Hamburg. Seine Rückkehr an die Uni Hamburg hat sich AfD-Gründer Bernd Lucke sicher anders vorgestellt. Statt über Makroökonomik zu sprechen, muss er nach Protesten und Beschimpfungen die Uni verlassen.

Mehrere hundert Demonstranten haben an der Universität Hamburg die erste Vorlesung von AfD-Mitbegründer Bernd Lucke seit dessen Rückkehr an die Hochschule verhindert.

Immer wieder riefen Aktivisten in einem Hörsaal des Uni-Hauptgebäudes "Hau ab", einige bewarfen den Wirtschaftswissenschaftler mit Papierkugeln. Ein junger Mann rempelte ihn an, eine Frau versuchte mehrmals sein Laptop zuzuklappen. Lucke konnte daher nicht wie geplant über das Thema Makroökonomik sprechen.

Nach fast zwei Stunden verließ Lucke die Universität, ohne dass er sich Gehör verschaffen konnte. Er wurde von Polizeibeamten an einem Seiteneingang abgeholt und zur Straße gebracht.

Die Studierendenvertretung Asta hatte vor der geplanten Vorlesung zu einer Kundgebung vor dem Hauptgebäude der Uni aufgerufen, um unter anderem auf die Tragweite der politischen Handlungen Luckes hinzuweisen. Der Asta stellte anschließend klar, dass er zu den Störungen im Hörsaal nicht aufgerufen hatte. Der Asta sei an inhaltlicher und sachlicher Kritik interessiert", hieß es. "Ein Gespräch zwischen uns und Herrn Lucke ist bereits angesetzt."

"Was sich heute im Agathe-Lasch-Hörsaal abgespielt hat, spricht für sich. Das muss ich nicht kommentieren", sagte Lucke der Deutschen Presse-Agentur. "Aber was ich hervorheben möchte, ist die Zivilcourage meiner Studenten, die fast geschlossen bis zum Ende der Vorlesungszeit mit mir im Hörsaal ausgeharrt haben und mir Rückdeckung gegen den Mob gegeben haben."

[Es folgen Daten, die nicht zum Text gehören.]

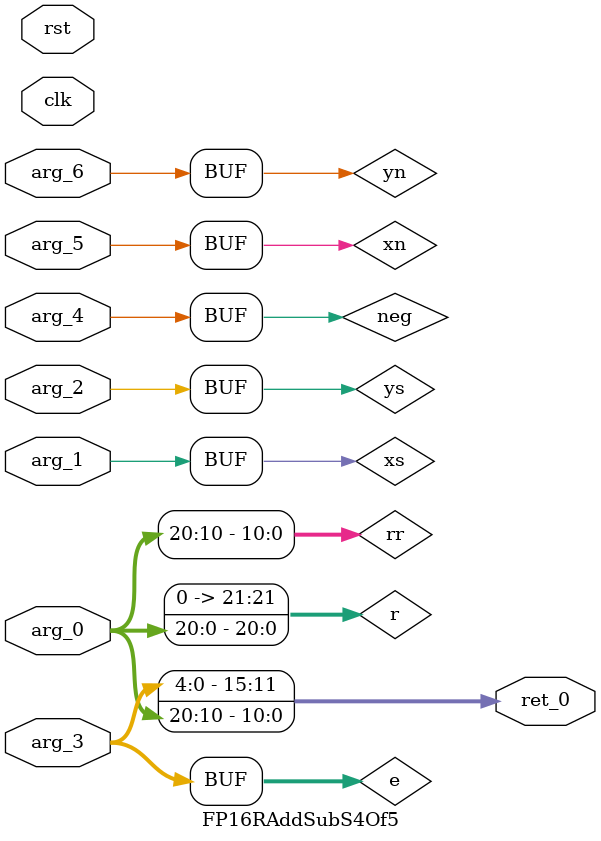
<source format=v>
module FP16RAddSubS0Of5(
 input 	       clk,
 input 	       rst,
 input [15:0]  arg_0,
 input [15:0]  arg_1,
 input 	       arg_2,
 output [15:0] ret_0,
 output [15:0] ret_1,
 output        ret_2,
 output        ret_3);

   wire [15:0] x;
   wire [15:0] y;
   wire        is_sub;
   wire        ys;
   wire        yys;
   wire [15:0] yy;
   wire        diff_sign;
   wire [4:0]  xe;
   wire [4:0]  ye;
   wire        swap;
   wire        neg_lhs;
   wire        neg_rhs;
   wire [15:0] lhs;
   wire [15:0] rhs;
   

   assign x = arg_0;
   assign y = arg_1;
   assign is_sub = arg_2;
   assign ys = y[15];
   assign yys = is_sub ? ~ys : ys;
   assign yy = {yys, y[14:0]};
   assign xe = x[14:10];
   assign ye = y[14:10];

   assign diff_sign = x[15] ^ yy[15];

   assign swap = xe < ye;
   assign lhs = swap ? yy : x;
   assign rhs = swap ? x : yy;

   assign neg_lhs = diff_sign ? lhs[15] : 0;
   assign neg_rhs = diff_sign ? rhs[15] : 0;

   assign ret_0 = lhs;
   assign ret_1 = rhs;
   assign ret_2 = neg_lhs;
   assign ret_3 = neg_rhs;

endmodule // FP16RAddSubS0Of5

module FP16RAddSubS1Of5(
 input 	       clk,
 input 	       rst,
 input [15:0]  arg_0,
 input [15:0]  arg_1,
 input 	       arg_2,
 input 	       arg_3,
 output        ret_0,
 output        ret_1,
 output [20:0] ret_2,
 output [20:0] ret_3,
 output [4:0]  ret_4,
 output        ret_5,
 output        ret_6);

   wire [15:0] x;
   wire [15:0] y;
   wire        xn;
   wire        yn;
   wire [4:0]  xe;
   wire [4:0]  ye;
   wire        x1;
   wire        y1;
   wire [9:0]  xf;
   wire [9:0]  yf;
   wire [20:0] xr;
   wire [20:0] xrn;
   wire [10:0] yr10;
   wire [4:0]  d;
   wire [20:0] yr1;
   wire [20:0] yr2;
   wire [20:0] yr4;
   wire [20:0] yr8;
   wire [20:0] yr16;   
   wire [20:0] yrn;

   assign x = arg_0;
   assign y = arg_1;
   assign xn = arg_2;
   assign yn = arg_3;
   assign xe = x[14:10];
   assign ye = y[14:10];
   assign xf = x[9:0];
   assign yf = y[9:0];
   
   assign x1 = xe > 0;
   assign y1 = ye > 0;
   assign xr = {x1, xf, 10'b0};
   assign xrn = xn ? ~xr : xr;
   assign yr10 = {y1, yf};
   assign d = xe - ye;
   // barrel shifter to adjust y.
   assign yr1 = d[0:0] ? {1'b0, yr10[20:1]} : yr10;
   assign yr2 = d[1:1] ? {2'b0, yr1[20:2]} : yr1;
   assign yr4 = d[2:2] ? {4'b0, yr2[20:4]} : yr2;
   assign yr8 = d[3:3] ? {8'b0, yr4[20:8]} : yr4;
   assign yr16 = d[4:4] ? {16'b0, yr8[20:16]} : yr8;

   assign yrn = yn ? ~yr16 : yr16;

   assign ret_0 = x[15];
   assign ret_1 = y[15];
   assign ret_2 = xrn;
   assign ret_3 = yrn;
   assign ret_4 = xe;
   assign ret_5 = xn;
   assign ret_6 = yn;

endmodule // FP16RAddSubS1Of5

module FP16RAddSubS2Of5(
 input 	       clk,
 input 	       rst,
 input 	       arg_0,
 input 	       arg_1,
 input [20:0]  arg_2,
 input [20:0]  arg_3,
 input [4:0]   arg_4,
 input 	       arg_5,
 input 	       arg_6,
 output [21:0] ret_0,
 output        ret_1,
 output        ret_2,
 output [4:0]  ret_3,
 output        ret_4,
 output        ret_5);

   wire        xn;
   wire        yn;
   wire [21:0] rxy;
   wire        diff_sign;
   wire [21:0] r_final;
   
   
   assign xn = arg_5;
   assign yn = arg_6;
   assign diff_sign = (xn != yn);

   assign rxy = arg_2 + arg_3;
   assign r_final = diff_sign ? (rxy + 1) : rxy;

   assign ret_0 = r_final;
   assign ret_1 = arg_0;
   assign ret_2 = arg_1;
   assign ret_3 = arg_4;
   assign ret_4 = arg_5;
   assign ret_5 = arg_6;
   
   
endmodule // FP16RAddSubS2Of5

module FP16RAddSubS3Of5(
 input 	       clk,
 input 	       rst,
 input [21:0]  arg_0,
 input 	       arg_1,
 input 	       arg_2,
 input [4:0]   arg_3,
 input 	       arg_4,
 input 	       arg_5,
 output [20:0] ret_0,
 output        ret_1,
 output        ret_2,
 output [4:0]  ret_3,
 output        ret_4,
 output        ret_5,
 output        ret_6);

   wire [21:0] r;
   wire        xs;
   wire        ys;
   wire [4:0]  e;
   wire        xn;
   wire        yn;
   wire        diff_sign;
   wire        has_carry;
   wire        neg;
   wire [20:0] neg_r;
   wire [20:0] half_r;
   wire [20:0] r_diff;
   wire [20:0] r_same;
   wire [20:0] r_final;
   wire [4:0]  eplus;
   wire [4:0]  e_final;
   
   
   assign r = arg_0;
   assign xs = arg_1;
   assign ys = arg_2;
   assign e = arg_3;
   assign xn = arg_4;
   assign yn = arg_5;
   assign diff_sign = (xn != yn);
   assign with_carry = r[21:0];
   assign neg_r = (~r) + 1;
   assign half_r = r[21:1];
   assign neg = diff_sign & !with_carry;
   assign eplus = e + 1;

   assign r_diff = with_carry ? r[20:0] : neg_r;
   assign r_same = with_carry ? half_r : r[20:0];
   assign r_final = diff_sign ? r_diff : r_same;
   assign e_final = (!diff_sign && with_carry) ? eplus : e;

   assign ret_0 = r_final;
   assign ret_1 = xs;
   assign ret_2 = ys;
   assign ret_3 = e_final;
   assign ret_4 = neg;
   assign ret_5 = xn;
   assign ret_6 = yn;
   
endmodule // FP16RAddSubS3Of5

module FP16RAddSubS4Of5(
 input 	       clk,
 input 	       rst,
 input [20:0]  arg_0,
 input 	       arg_1,
 input 	       arg_2,
 input [4:0]   arg_3,
 input 	       arg_4,
 input 	       arg_5,
 input 	       arg_6,
 output [15:0] ret_0);

   // TODO: Shift leading 0s after subtraction.
   wire [21:0] r;
   wire        xs;
   wire        ys;
   wire [4:0]  e;
   wire        neg;
   wire        xn;
   wire        yn;
   wire [10:0] rr;
   wire        s;
   
   assign r = arg_0;
   assign xs = arg_1;
   assign ys = arg_2;
   assign e = arg_3;
   assign neg = arg_4;
   assign xn = arg_5;
   assign yn = arg_6;
   assign rr = r[20:10];
   assign s = (xn == yn) ? xs : (yn ? (neg ^ xs): (neg ^ ys));

   assign ret_0 = {s, e, rr};
   
endmodule // FP16RAddSubS4Of5

</source>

Hamburgs Wissenschaftssenatorin Katharina Fegebank (Grüne) und Universitätspräsident Dieter Lenzen hoben in dem Zusammenhang hervor, dass die Durchführung freier wissenschaftlicher Lehre zu den grundgesetzlich garantierten Pflichten und Rechten jedes Hochschullehrers gehöre. "Unabhängig davon ist festzustellen, dass Universitäten als Orte der Wissenschaft die diskursive Auseinandersetzung auch über kontroverse gesellschaftliche Sachverhalte und Positionen führen und aushalten müssen – insbesondere vor dem Hintergrund der deutschen Geschichte."

Der Volkswirtschaftler und Euro-Kritiker Lucke war 2013 maßgeblich an der Gründung der AfD beteiligt und einer ihrer ersten Bundessprecher. 2014 hatte er sich von der Uni Hamburg beurlauben lassen, um als Berufspolitiker für die AfD ins Europaparlament zu wechseln. Nachdem er 2015 im Streit um eine stärker nationalkonservative Ausrichtung der Partei von Frauke Petry als AfD-Bundessprecher abgelöst worden war, hatte er die Partei verlassen und in der Folge fremdenfeindliche und rechtsextreme Tendenzen angeprangert.

Luckes Versuche, mit der von ihm gegründeten Allianz für Fortschritt und Aufbruch (ALFA), die sich später in Liberal-Konservative Reformer (LKR) umbenannte, politisch Fuß zu fassen, scheiterten. Bei der Europawahl Ende Mai kam die LKR mit Spitzenkandidat Lucke nur auf 0,1 Prozent der Stimmen. Am Montag hatte Lucke bereits eine erste kleinere Lehrveranstaltung gehalten.